Sunday, July 29, 2012

 I just returned from meeting with a branch in a village almost 4hours south of here. The branch is spread over a fairly large valley with several dependent groups in outlying areas. The missionaries bike 16 miles oneway to get to the area in hilly terrain ( like biking to Auberry every day) They have to start back 1.5 hours before dark because there is almost no electricity in the area. When they get back to the larger city, where their apartment is, they start working in another area. They are now biking 150 miles a week. They teach lessons wherever they go. 

At the branch meeting I met a family who walks 20 km one way faithfully to church every Sunday. I was overwhelmed when I learned that, and then I met a man who walks home from where he works 80 km (50 miles) each Saturday so that he can attend church on Sunday and then walks back on Monday. As I was sitting at the front of the congregation I was getting pretty choked-up thinking about that kind of devotion.

Thursday, July 26, 2012

We spent the past week on the beautiful island of La Reunion. It is actually part of France. Think of it as a blend of France and Hawaii. The missionary work is very different from and more difficult than in Madagascar. Again we met many great members and missionaries. We have included photos of St Denis, capital of Reunion and one of Antananarivo, Madagascar from the air.

Sunday, July 15, 2012

We just returned from a trip to the northeast coast of the country to the city of Tomatave for missionary interviews, meetings and several member meetings. On the way we stopped for the night at Andasibe.
There we stayed at a very nice hotel with our own bungalow in the rain forest. It was like driving into Jurassic Park. The hotel has its own large private reserve of lemurs which we were able to visit. They are amazing, gentle and friendly animals. We went with a guide at feeding time early in the morning. They literally came running and jumped on us to get bananas. We also saw a few fosse in an inclosed area. Included are a  couple of pictures from the road trip to the coast, crossing from the high hilly center of the country descending the mountains to the tropical east coast.

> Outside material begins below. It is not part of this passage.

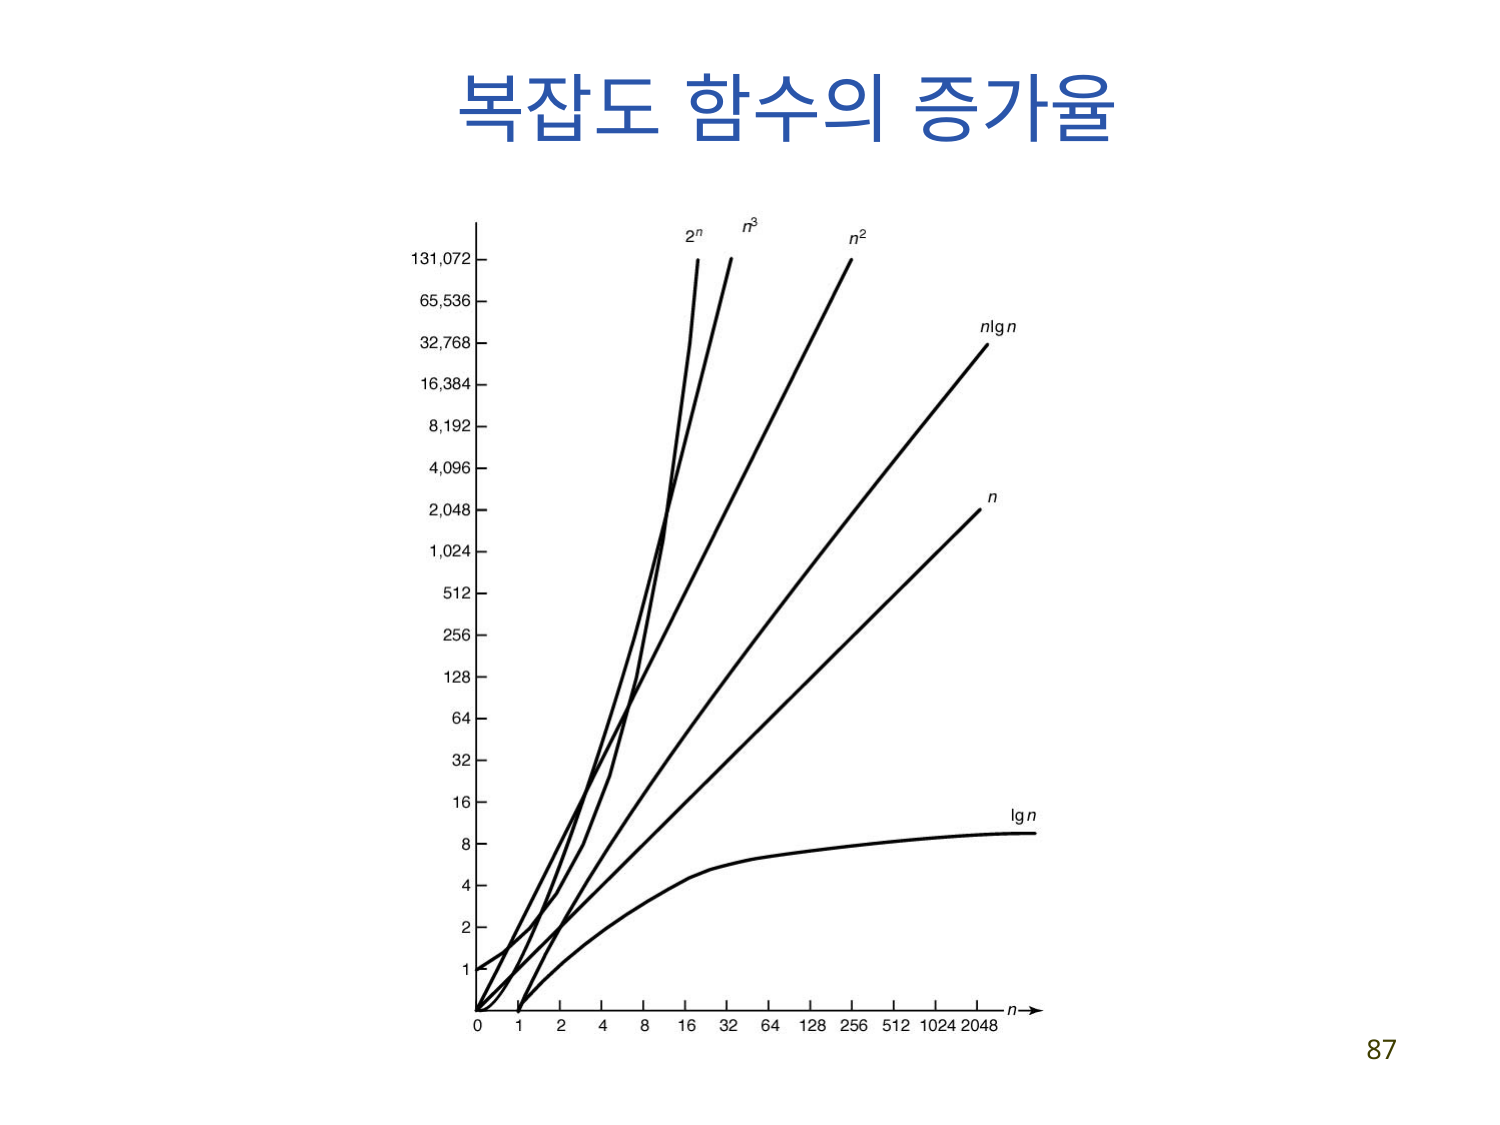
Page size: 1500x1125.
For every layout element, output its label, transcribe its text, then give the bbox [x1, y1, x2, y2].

title 복잡도 함수의 증가율 [149, 12, 1426, 201]
picture [409, 210, 1045, 1035]
slide_number 87 [1099, 1024, 1413, 1101]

We met with the members in Tomatave and went teaching with the missionaries in some very humble homes. The people continue to amaze us with  their warm and loving spirits. We flew back this afternoon. After one day back at the mission home and office we pack up and fly to La Reunion Island for a week.

Sunday, July 8, 2012

This week end we traveled to Antsirabe a large city about 3 hours south of Antananarivo. We got a real taste of cross country road travel which is impossible to describe. The roads are narrow, windy with lots of pedestrians, bikes, cows, oxcarts, nine seat mini vans packed with 15+ people, big trucks and other cars. It was a wild ride to be sure.  Once we left the capital we had rolling hills with terraced rice fields in the valleys. We passed many villages with two story brick homes, most without electricity. In Antsirabe we met many remarkable members. We continue to find the people to be incredibly welcoming and loving. We are literally treated like royalty. In the  branch conference we attended this morning there were  158 in attendance. These people really know how to sing hymns. There are several large strong branches here and their leadership is devoted. We have included some pictures of the trip leaving Antananarivo, the countryside, and the pousse-pousse rickshaws in Antsirabe. They are used there because the city is mostly flat. The street stands are everywhere. These are some of the better ones. We do have regular modern supermarkets but they are too expensive for most of the population.

Thursday, July 5, 2012

This is our neighborhood. This is one of the chapels in Antananarivo which contains our mission offices and our home on the top floor. We have 24 hour security guards at the gate although this is really a pretty safe area. The traffic is crazy, the streets are narrow and winding. There are virtually no street signs. Many people live along small narrow alleys without names. Most of the streets are full of pedestrians and little shops (often micro shops) are every where. The people are very welcoming and warm. We have just had an incredible experience teaching a remarkable family in a 6x6 foot home down a series of tiny paths and alleys. We would never find it again without the elders. Tomorrow we start our travel schedule with at least half of each week on the road or in the air for the next 8 weeks or so. We have some fascinating places to see. We have a remarkable group of missionaries.